Veeam has published an advisory disclosing two vulnerabilities in Veeam Service Provider Console affecting version 8.1.0.21377, as well as all previous 8 and 7 builds. Both flaws were discovered during internal testing. CVE-2024-42448, CVSS score 9.9, allows remote code execution on the VSPC server machine by an authorized agent on the VSPC management agent machine. CVE-2024-42449, CVSS score 7.1, allows an attacker "to leak an NTLM hash of the VSPC server service account and delete files on the VSPC server machine" under the same authorized management agent condition. The only solution provided by Veeam is to update to Veeam Service Provider Console 8.1.0.21999. 

I-O Data has confirmed that three unpatched critical flaws in their routers are being actively exploited. A firmware update for an inclusion of undocumented features issue (CVE-2024-52564) that could be exploited to disable firewalls has been shipped; patches for the other two vulnerabilities – an information disclosure issue (CVE-2024-45841) and a remote arbitrary code execution flaw (CVE-2024-47133) – are not expected to be available until December 18.

Chemonics International, a contractor for the United States Agency for International Development (USAID), suffered a data breach earlier this year that exposed personal information of more than 263,000 people. Chemonics disclosed the breach on December 3, 2024. The company “became aware of suspicious activity related to certain user accounts” in mid-December 2023; an investigation revealed that intruders had access to Chemonics systems starting in May 2023. Affected data include “name, address, email address, date of birth, social security number, driver’s license or state ID information, passport information, US military ID information, tribal ID information, financial information, health and related information, usernames and passwords, biometric information, gender/sexual orientation information, and signatures.”

In May 2024, iVerify launched their Mobile Threat Hunting feature. On December 4, they published a report of finding from the use of the feature. From the 2,500 device scans that users submitted to iVerify, seven found instances of Pegasus spyware, some dating as far back as 2021. iVerify writes that their “investigation detected 2.5 infected devices per 1,000 scans – a rate significantly higher than any previously published reports.”

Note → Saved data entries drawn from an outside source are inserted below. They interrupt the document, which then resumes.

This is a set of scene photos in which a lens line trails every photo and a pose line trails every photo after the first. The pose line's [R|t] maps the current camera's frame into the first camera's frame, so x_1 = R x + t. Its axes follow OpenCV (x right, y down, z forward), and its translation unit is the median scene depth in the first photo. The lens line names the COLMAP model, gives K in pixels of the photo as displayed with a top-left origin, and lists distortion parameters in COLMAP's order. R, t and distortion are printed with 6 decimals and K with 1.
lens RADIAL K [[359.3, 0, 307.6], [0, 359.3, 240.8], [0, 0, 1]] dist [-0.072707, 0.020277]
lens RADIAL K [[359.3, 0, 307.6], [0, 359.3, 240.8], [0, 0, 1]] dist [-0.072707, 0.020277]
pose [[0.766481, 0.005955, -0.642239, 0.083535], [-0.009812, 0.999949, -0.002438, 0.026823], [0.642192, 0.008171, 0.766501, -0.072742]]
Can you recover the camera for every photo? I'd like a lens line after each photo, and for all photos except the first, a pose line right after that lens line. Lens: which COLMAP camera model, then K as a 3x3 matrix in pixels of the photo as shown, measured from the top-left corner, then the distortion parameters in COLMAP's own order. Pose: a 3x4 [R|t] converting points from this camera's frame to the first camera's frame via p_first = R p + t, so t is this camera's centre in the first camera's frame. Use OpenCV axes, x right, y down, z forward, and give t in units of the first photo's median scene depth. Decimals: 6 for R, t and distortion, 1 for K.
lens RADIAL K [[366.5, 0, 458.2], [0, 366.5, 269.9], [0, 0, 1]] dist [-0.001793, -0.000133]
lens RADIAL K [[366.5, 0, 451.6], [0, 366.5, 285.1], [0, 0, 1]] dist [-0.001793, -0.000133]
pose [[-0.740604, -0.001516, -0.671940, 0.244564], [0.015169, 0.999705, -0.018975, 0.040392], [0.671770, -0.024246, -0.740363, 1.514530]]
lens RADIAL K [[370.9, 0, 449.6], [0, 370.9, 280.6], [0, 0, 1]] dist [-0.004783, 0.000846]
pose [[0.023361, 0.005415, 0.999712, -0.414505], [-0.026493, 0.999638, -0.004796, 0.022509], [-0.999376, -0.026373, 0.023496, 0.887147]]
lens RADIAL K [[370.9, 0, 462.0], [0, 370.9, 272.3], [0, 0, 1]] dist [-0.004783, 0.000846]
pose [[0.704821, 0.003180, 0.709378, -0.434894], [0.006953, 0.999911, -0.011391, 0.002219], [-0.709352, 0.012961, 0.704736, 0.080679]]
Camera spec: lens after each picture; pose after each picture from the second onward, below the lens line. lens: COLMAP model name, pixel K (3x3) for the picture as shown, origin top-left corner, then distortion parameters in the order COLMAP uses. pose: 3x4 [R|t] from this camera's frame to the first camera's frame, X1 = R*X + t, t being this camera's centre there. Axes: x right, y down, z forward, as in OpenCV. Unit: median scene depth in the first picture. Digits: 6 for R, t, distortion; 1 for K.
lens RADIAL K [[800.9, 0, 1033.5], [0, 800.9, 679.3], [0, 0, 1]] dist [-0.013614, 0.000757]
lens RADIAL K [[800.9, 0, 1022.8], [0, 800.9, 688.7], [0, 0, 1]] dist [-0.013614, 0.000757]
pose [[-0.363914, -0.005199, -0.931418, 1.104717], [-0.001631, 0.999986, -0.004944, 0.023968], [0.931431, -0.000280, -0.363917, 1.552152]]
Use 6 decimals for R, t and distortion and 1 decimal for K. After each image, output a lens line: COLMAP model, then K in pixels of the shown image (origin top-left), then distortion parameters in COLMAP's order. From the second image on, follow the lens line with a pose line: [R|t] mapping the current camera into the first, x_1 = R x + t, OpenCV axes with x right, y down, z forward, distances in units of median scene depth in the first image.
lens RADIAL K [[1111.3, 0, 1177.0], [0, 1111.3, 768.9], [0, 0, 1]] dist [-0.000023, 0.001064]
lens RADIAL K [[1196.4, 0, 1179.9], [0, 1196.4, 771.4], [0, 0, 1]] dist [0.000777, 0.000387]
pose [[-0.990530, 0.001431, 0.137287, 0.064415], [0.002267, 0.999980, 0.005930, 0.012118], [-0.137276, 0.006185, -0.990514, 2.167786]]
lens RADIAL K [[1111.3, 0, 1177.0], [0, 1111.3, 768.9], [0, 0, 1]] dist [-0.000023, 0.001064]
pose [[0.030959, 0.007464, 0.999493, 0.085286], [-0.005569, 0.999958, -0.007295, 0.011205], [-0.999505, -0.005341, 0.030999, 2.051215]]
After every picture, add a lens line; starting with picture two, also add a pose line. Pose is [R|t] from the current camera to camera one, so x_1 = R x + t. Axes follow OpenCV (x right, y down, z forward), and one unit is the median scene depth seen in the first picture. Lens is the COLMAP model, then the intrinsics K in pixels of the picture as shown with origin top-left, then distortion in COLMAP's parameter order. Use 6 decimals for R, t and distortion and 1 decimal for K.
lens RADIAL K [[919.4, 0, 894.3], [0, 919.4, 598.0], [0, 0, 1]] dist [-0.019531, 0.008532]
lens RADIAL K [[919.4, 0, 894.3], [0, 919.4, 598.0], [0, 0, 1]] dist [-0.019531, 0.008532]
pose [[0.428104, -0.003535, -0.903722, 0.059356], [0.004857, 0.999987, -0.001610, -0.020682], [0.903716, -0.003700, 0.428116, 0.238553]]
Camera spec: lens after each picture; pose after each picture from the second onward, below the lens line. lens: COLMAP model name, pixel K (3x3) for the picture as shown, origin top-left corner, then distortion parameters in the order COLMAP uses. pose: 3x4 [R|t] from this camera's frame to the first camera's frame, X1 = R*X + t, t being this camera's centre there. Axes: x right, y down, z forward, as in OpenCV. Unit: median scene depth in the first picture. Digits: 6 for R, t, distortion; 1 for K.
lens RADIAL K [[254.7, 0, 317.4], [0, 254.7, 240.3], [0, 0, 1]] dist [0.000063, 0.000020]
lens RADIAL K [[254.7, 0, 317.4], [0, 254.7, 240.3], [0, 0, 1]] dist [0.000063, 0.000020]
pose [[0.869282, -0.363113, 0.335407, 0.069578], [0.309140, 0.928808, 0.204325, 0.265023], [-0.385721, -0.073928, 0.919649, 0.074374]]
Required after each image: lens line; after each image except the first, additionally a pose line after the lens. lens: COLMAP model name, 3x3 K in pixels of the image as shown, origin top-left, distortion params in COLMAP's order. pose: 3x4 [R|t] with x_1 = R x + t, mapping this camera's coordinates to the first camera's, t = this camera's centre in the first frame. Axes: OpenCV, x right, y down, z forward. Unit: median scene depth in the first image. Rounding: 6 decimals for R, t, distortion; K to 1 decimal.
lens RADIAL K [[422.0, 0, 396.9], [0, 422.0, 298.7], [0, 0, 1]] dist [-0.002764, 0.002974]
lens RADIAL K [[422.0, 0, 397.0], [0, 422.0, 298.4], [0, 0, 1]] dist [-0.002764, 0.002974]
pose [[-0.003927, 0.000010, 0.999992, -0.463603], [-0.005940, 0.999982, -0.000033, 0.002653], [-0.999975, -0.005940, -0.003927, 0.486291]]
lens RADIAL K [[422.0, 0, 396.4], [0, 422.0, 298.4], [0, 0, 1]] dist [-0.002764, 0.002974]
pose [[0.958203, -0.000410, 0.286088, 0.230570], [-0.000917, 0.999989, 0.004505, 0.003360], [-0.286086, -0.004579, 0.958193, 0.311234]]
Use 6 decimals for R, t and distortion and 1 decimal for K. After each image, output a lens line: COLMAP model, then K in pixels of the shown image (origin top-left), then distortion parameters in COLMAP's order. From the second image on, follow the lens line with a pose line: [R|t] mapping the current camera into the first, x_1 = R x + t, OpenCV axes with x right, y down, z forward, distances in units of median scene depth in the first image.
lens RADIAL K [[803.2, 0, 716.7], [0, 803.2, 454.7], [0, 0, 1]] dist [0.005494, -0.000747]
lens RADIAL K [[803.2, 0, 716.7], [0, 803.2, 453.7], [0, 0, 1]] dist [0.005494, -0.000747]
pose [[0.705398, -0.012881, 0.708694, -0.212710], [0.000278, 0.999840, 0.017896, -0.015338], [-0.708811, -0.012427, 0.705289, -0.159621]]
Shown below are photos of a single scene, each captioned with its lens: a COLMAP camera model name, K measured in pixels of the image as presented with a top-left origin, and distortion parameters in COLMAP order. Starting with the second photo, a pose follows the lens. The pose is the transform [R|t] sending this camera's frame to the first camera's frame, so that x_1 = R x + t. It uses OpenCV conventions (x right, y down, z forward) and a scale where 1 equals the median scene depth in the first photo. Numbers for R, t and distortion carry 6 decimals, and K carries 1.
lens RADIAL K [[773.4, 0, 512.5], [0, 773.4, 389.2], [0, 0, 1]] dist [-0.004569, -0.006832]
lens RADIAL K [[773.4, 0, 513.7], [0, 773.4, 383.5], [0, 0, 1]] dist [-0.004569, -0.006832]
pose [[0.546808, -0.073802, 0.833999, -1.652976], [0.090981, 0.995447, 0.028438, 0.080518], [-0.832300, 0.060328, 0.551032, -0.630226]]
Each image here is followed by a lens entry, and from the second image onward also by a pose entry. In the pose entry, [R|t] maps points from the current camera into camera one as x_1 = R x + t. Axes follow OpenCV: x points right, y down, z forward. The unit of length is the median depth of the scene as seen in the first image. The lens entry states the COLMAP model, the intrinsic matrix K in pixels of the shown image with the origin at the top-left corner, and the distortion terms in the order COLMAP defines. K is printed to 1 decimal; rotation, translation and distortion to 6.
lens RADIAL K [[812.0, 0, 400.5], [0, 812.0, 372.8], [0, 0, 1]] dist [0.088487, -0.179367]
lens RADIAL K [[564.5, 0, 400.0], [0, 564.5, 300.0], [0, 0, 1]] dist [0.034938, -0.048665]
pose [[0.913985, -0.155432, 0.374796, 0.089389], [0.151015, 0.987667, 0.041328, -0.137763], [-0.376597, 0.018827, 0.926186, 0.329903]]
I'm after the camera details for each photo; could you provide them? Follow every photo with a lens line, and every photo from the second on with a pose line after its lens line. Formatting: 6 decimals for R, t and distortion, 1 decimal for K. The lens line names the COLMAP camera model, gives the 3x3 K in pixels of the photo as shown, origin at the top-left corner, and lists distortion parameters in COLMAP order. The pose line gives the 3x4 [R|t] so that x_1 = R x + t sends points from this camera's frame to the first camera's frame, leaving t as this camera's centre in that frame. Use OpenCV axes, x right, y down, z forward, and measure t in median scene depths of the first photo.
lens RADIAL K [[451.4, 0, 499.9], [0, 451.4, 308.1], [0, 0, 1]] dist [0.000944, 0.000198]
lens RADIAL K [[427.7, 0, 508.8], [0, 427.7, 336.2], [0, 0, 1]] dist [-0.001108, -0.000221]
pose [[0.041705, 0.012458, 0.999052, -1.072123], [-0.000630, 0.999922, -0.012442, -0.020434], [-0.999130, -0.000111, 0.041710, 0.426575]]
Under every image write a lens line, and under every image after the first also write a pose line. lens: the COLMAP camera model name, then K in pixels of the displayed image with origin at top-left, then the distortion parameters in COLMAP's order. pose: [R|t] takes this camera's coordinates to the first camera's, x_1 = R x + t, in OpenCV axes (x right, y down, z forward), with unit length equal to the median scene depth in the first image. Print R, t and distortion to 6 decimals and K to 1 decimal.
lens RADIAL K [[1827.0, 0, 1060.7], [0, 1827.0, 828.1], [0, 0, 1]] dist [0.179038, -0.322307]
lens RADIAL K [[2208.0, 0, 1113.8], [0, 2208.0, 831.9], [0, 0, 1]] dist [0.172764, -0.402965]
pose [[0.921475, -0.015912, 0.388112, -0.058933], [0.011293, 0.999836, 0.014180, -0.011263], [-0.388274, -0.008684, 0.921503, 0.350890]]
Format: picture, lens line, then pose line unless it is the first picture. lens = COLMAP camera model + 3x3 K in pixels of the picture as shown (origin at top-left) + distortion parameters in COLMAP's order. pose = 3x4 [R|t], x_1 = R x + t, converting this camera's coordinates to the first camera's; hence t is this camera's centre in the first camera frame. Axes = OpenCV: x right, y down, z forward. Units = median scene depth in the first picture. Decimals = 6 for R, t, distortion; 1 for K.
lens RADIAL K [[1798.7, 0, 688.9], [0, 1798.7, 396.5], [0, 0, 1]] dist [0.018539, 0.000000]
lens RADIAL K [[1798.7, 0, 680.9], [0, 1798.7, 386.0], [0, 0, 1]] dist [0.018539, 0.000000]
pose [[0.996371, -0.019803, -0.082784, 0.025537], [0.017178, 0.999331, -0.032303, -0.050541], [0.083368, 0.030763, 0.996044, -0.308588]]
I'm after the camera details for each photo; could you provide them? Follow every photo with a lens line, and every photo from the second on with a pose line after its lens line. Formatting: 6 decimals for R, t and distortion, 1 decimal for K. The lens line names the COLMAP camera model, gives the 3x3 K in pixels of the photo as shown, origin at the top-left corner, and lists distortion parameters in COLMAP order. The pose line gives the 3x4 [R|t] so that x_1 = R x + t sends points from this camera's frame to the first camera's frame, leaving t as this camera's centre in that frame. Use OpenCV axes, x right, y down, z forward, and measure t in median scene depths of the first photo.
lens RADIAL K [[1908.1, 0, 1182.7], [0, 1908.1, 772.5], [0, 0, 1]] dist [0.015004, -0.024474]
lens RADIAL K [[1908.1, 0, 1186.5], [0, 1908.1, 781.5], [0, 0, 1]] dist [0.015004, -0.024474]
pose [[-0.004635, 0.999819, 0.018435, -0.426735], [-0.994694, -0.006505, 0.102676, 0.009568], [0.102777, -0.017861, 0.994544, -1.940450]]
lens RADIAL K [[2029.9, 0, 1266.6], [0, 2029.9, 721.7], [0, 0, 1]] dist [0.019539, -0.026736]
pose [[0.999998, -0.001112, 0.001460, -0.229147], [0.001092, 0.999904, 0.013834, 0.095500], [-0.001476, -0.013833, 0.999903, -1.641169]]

Stoli Group USA and Kentucky Owl (KO) recently filed for bankruptcy. Both organizations are subsidiaries of Stoli Group, which suffered a ransomware attack in August of this year. According to the bankruptcy filing, “The attack caused substantial operational issues throughout all companies within the Stoli Group, including Stoli USA and KO, due to the Stoli Group’s enterprise resource planning (ERP) system being disabled and most of the Stoli Group’s internal processes (including accounting functions) being forced into a manual entry mode. These systems will be fully restored no earlier than in the first quarter of 2025.”